Connecticut shot up more than 10 places on CNBC’s latest ranking of business-friendly states, published Tuesday.
CNBC’s 2021 “America’s Top States for Business” report — which evaluates metrics related to costs of doing business, workforce quality, infrastructure, and other categories — says Connecticut is the 24th-best state for business in the country, up from 35th in 2019.
CNBC did not release a 2020 version of the typical annual ranking.
The report says Connecticut improved in several key areas over the last two years, including infrastructure (43rd in 2019 to 18th in 2021), economic strength (43rd to 32nd), technology and innovation (18th to 8th), and overall business climate (21st to 8th).
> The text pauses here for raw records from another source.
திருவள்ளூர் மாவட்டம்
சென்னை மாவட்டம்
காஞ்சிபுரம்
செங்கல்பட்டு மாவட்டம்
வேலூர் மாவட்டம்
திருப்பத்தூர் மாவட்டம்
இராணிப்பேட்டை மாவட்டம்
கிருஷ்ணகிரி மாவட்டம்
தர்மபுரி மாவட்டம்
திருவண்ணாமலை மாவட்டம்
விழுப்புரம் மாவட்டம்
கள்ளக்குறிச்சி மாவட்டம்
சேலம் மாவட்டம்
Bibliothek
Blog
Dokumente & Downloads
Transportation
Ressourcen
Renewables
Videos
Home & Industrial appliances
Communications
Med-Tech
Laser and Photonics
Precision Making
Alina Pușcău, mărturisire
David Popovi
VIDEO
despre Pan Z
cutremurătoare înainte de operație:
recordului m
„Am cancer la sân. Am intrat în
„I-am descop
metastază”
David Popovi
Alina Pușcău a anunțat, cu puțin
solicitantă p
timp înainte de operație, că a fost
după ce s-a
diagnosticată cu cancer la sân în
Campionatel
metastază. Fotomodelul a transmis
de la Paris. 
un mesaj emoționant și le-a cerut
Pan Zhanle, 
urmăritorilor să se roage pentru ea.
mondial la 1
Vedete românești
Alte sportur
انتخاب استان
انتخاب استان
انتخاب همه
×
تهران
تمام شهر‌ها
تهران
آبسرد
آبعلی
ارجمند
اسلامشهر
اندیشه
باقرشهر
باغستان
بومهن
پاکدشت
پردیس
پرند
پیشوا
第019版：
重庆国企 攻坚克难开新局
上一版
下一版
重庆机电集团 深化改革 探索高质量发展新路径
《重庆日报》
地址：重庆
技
While the study did not give specific reasons for the movement in Connecticut’s scores, the state’s upgraded bond rating, a biennial budget with no new taxes and a recent string of high-profile corporate relocations, such as Philip Morris International’s planned move from New York City to Fairfield County, may have factored in. Business groups have also credited Gov. Ned Lamont with fostering a generally more pro-business political atmosphere than his predecessor, Dannel Malloy.
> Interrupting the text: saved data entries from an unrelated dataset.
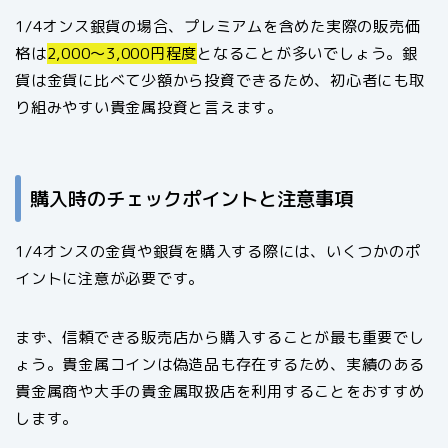
1/4オンス銀貨の場合、プレミアムを含めた実際の販売価
格は
2,000〜3,000円程度
となることが多いでしょう。銀
貨は金貨に比べて少額から投資できるため、初心者にも取
り組みやすい貴金属投資と言えます。
購入時のチェックポイントと注意事項
1/4オンスの金貨や銀貨を購入する際には、いくつかのポ
イントに注意が必要です。
まず、信頼できる販売店から購入することが最も重要でし
ょう。貴金属コインは偽造品も存在するため、実績のある
貴金属商や大手の貴金属取扱店を利用することをおすすめ
します。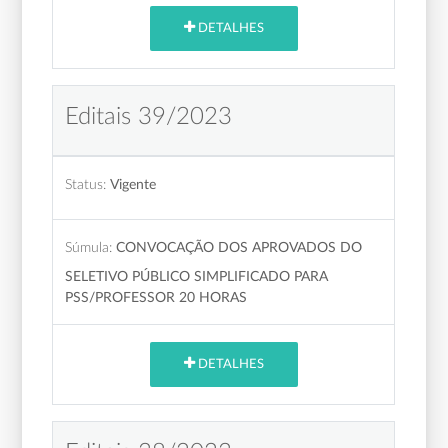
DETALHES
Editais 39/2023
Status:
Vigente
Súmula:
CONVOCAÇÃO DOS APROVADOS DO
SELETIVO PÚBLICO SIMPLIFICADO PARA
PSS/PROFESSOR 20 HORAS
DETALHES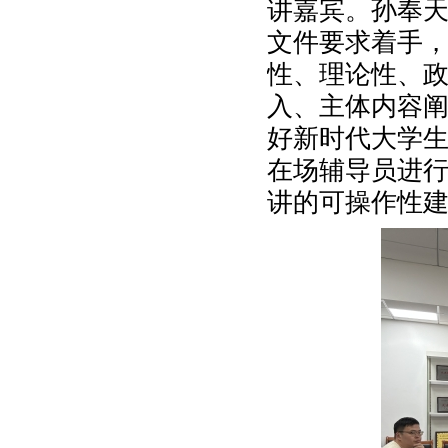
讲嘉宾。
孙奉
文件要求着手
性、理论性、
入、主体内容
好新时代
大学
在场辅导员进
讲的
可操作性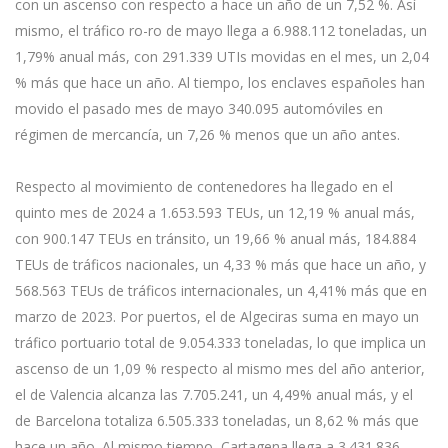
con un ascenso con respecto a hace un año de un 7,52 %. Así
mismo, el tráfico ro-ro de mayo llega a 6.988.112 toneladas, un
1,79% anual más, con 291.339 UTIs movidas en el mes, un 2,04
% más que hace un año. Al tiempo, los enclaves españoles han
movido el pasado mes de mayo 340.095 automóviles en
régimen de mercancía, un 7,26 % menos que un año antes.
Respecto al movimiento de contenedores ha llegado en el
quinto mes de 2024 a 1.653.593 TEUs, un 12,19 % anual más,
con 900.147 TEUs en tránsito, un 19,66 % anual más, 184.884
TEUs de tráficos nacionales, un 4,33 % más que hace un año, y
568.563 TEUs de tráficos internacionales, un 4,41% más que en
marzo de 2023. Por puertos, el de Algeciras suma en mayo un
tráfico portuario total de 9.054.333 toneladas, lo que implica un
ascenso de un 1,09 % respecto al mismo mes del año anterior,
el de Valencia alcanza las 7.705.241, un 4,49% anual más, y el
de Barcelona totaliza 6.505.333 toneladas, un 8,62 % más que
hace un año. Al mismo tiempo, Cartagena llega a 3.431.836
Still, Connecticut stagnated in some metrics and moved backward in others.
The state’s cost of doing business remains among the highest in the nation, as does its cost of living. Notably, Connecticut lost ground in education, sliding from 8th to 11th in the country.
Relative to other Northeast states, Connecticut placed near the middle of the pack, behind Massachusetts (No. 14) and New York (No. 22) but ahead of New Hampshire (No. 37), Vermont (No. 42) and Rhode Island (No. 46).
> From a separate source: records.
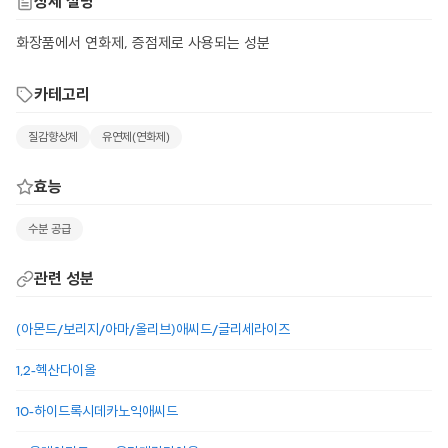
상세 설명
화장품에서 연화제, 증점제로 사용되는 성분
카테고리
질감향상제
유연제(연화제)
효능
수분 공급
관련 성분
(아몬드/보리지/아마/올리브)애씨드/글리세라이즈
1,2-헥산다이올
10-하이드록시데카노익애씨드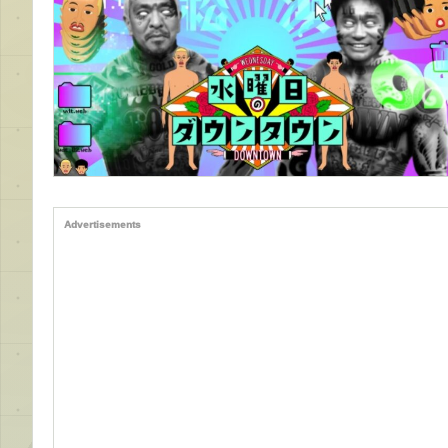
Advertisements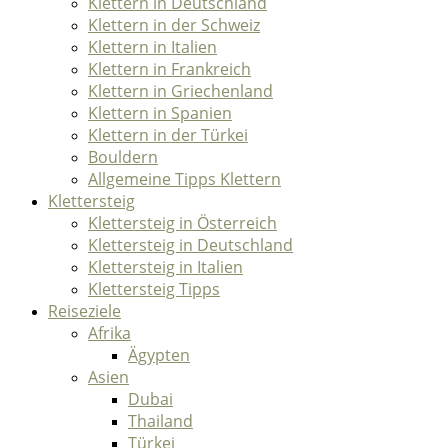
Klettern in Deutschland
Klettern in der Schweiz
Klettern in Italien
Klettern in Frankreich
Klettern in Griechenland
Klettern in Spanien
Klettern in der Türkei
Bouldern
Allgemeine Tipps Klettern
Klettersteig
Klettersteig in Österreich
Klettersteig in Deutschland
Klettersteig in Italien
Klettersteig Tipps
Reiseziele
Afrika
Ägypten
Asien
Dubai
Thailand
Türkei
Overall, CNBC concluded that Virginia was the best state for business in 2021. The commonwealth, which was also ranked 1st in 2019, placed high in workforce quality, access to capital, residents’ health and social inclusiveness. Rounding out the top five on the 2021 ranking were North Carolina, Utah, Texas and Tennessee.
Normally robust Alaska, which in recent years has placed near the top of such lists, finished last in 2021, mainly due to high costs, the near collapse of the cruise industry in 2020 and historically low oil production.